Finalement, je suis devenu doux et j'ai glissé hors de sa chatte serrée, suivi d'un jet de sperme. Elle se glissa, me serrant contre moi, respirant fort et murmurant : « C'était génial, comme avant. Puis-je te goûter ? »

Alors qu'elle glissait et commençait à lécher tout le sperme sur moi, le sien et le mien, elle a fait remonter ma bite. Je me suis glissé et je l'ai remontée par-dessus, mais cette fois, je regardais sa chatte en désordre, qui coulait de sperme et de jus de chatte. J'ai commencé à la lécher et à la nettoyer, comme je le faisais avant.

Elle avait si bon goût que son clitoris était dur. Elle gémissait sur ma bite. J'ai commencé à sentir un autre orgasme arriver et je lui ai dit que j'allais jouir à nouveau. Cela n’a fait que l’encourager. Dans sa gorge, elle m'a emmené en arrière, en suçant la tête, en attaquant cet endroit jusqu'à ce que je me raidisse et que je lui injecte plus de sperme dans la bouche. Perdue dans cet orgasme, je ne l'ai pas sentie monter, puis ses lèvres étaient sur les miennes, partageant ce sperme avec moi, comme au bon vieux temps.

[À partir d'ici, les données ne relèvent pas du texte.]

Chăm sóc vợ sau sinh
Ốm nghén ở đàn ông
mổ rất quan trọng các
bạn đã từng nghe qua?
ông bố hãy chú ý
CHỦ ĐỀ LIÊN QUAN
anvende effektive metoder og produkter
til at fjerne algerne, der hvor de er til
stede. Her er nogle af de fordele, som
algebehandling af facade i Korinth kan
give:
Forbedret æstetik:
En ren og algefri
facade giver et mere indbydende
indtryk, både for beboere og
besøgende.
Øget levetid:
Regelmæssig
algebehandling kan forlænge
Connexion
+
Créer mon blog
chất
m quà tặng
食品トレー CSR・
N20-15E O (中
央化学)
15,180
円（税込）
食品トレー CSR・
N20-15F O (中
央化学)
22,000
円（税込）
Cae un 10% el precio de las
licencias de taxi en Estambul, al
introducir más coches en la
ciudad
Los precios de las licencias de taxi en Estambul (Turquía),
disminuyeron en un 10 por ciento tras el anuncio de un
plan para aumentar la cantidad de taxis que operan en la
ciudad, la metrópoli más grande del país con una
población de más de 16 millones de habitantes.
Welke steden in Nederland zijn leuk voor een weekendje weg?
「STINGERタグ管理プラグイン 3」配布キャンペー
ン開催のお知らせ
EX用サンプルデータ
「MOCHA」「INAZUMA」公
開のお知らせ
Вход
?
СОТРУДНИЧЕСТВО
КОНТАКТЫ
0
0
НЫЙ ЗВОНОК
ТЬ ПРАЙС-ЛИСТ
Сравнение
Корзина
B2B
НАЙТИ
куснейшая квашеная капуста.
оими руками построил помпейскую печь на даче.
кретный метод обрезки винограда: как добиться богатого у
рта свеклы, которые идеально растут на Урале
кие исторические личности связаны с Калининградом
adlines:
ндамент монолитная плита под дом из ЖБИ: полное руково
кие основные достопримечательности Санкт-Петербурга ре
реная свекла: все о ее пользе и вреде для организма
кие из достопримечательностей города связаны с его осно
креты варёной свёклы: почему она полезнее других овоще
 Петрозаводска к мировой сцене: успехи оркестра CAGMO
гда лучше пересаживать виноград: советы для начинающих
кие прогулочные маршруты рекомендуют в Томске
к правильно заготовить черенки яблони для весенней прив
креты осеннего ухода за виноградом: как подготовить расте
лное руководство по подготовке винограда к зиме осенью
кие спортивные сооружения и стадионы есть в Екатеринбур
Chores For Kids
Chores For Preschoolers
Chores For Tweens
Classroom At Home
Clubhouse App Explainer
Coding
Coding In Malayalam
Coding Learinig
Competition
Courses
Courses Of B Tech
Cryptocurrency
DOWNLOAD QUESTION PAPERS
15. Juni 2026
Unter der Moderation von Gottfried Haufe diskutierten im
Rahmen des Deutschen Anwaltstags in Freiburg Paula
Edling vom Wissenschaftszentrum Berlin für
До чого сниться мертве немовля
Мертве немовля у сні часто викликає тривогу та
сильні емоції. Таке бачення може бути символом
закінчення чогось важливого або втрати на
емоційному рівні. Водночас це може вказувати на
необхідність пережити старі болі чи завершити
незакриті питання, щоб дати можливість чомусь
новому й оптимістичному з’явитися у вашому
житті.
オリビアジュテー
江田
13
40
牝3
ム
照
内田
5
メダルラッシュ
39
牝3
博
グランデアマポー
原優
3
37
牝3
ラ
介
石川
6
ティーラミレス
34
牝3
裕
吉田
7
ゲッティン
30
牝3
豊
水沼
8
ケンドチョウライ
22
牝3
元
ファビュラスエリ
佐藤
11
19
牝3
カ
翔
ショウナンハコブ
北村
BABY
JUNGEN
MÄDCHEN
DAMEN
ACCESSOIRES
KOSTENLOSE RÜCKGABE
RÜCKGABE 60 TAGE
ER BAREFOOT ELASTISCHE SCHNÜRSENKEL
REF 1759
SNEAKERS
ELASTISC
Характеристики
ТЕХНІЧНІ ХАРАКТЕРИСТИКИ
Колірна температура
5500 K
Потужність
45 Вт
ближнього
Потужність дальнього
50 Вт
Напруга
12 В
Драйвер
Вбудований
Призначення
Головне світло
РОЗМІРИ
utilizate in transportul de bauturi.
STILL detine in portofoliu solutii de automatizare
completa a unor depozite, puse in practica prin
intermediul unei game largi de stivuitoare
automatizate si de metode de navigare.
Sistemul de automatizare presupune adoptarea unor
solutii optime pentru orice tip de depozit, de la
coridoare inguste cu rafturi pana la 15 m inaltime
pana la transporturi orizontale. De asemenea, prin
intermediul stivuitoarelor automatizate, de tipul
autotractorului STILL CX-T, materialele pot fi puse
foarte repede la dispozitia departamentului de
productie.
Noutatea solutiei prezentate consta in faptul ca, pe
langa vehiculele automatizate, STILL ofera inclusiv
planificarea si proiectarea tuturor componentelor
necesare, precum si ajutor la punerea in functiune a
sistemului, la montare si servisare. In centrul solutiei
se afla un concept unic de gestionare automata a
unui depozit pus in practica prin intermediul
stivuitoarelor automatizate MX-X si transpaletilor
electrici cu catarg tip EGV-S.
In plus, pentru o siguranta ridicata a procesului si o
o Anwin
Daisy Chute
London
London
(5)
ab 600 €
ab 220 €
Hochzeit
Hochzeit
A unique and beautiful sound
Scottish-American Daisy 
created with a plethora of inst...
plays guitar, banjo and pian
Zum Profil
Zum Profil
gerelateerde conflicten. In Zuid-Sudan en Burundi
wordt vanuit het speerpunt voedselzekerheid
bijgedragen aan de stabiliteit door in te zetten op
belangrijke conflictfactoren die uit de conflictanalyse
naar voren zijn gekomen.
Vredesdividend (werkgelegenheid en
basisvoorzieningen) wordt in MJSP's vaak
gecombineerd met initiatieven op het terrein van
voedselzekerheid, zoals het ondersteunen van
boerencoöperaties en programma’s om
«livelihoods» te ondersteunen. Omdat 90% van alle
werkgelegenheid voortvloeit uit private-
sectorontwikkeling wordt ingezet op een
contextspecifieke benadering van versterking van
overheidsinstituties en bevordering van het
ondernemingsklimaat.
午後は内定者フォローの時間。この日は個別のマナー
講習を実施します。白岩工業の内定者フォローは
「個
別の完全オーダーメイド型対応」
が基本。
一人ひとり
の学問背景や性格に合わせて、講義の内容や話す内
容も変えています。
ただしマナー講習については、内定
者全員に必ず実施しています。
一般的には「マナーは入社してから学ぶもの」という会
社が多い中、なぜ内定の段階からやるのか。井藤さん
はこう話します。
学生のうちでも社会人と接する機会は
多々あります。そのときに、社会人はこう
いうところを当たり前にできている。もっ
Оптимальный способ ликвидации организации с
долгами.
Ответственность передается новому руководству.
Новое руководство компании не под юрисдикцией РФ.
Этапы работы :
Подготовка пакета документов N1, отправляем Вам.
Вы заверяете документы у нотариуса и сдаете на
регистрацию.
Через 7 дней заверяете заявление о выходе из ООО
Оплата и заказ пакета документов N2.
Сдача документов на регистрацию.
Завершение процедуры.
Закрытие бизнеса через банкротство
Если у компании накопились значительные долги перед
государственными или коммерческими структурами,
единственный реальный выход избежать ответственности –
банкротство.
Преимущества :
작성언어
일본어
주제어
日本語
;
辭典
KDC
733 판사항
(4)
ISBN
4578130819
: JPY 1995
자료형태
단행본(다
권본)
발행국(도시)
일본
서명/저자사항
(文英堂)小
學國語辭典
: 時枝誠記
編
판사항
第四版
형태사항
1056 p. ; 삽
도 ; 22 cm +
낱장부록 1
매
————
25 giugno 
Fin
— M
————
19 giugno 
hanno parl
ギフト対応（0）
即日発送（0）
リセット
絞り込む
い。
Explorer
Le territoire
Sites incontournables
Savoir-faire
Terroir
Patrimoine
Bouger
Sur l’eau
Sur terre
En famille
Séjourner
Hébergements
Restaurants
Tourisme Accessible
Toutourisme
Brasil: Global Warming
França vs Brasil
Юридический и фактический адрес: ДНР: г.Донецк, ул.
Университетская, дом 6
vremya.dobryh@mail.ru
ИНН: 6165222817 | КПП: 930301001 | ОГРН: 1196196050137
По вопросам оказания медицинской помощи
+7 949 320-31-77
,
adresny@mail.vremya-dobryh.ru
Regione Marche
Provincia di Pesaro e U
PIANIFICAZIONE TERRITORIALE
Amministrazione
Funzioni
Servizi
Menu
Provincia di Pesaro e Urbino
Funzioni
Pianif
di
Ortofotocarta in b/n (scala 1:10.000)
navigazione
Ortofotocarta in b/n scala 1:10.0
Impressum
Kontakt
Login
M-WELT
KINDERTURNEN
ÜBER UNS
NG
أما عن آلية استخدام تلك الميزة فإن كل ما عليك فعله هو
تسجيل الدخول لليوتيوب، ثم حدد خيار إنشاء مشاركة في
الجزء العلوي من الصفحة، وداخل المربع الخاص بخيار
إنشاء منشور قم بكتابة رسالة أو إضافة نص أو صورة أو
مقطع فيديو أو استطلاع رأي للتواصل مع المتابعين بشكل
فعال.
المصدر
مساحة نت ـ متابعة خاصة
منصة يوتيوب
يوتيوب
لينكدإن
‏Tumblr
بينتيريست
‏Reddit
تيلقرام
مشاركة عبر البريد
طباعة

Nous sommes restés allongés sur le lit, toujours picotés par le bon sexe. Elle m'a raconté que j'avais duré plus longtemps qu'avant et m'a demandé quand je serais prêt à repartir. Plus de discussions sur où et ce qui va suivre. Il était environ 1 heure du matin, elle avait du travail demain, donc le sommeil s'installait.

Le matin est arrivé trop tôt, une baise rapide, une douche, et elle est sortie. J'ai pris une douche, je me suis détendu, puis je suis retourné chez mes parents. Je devais partir le lendemain. De retour à la maison, dans mon appartement d'une chambre, c'était encore l'hiver, froid, neigeux, solitaire.

J'ai parlé à Tamra ce soir-là. Elle avait récupéré son plus jeune fils chez ses parents. Nous avons discuté de comment et quand nous pourrions nous revoir.

Plus d’informations sur cette rencontre dans un autre ajout à cette histoire vraie.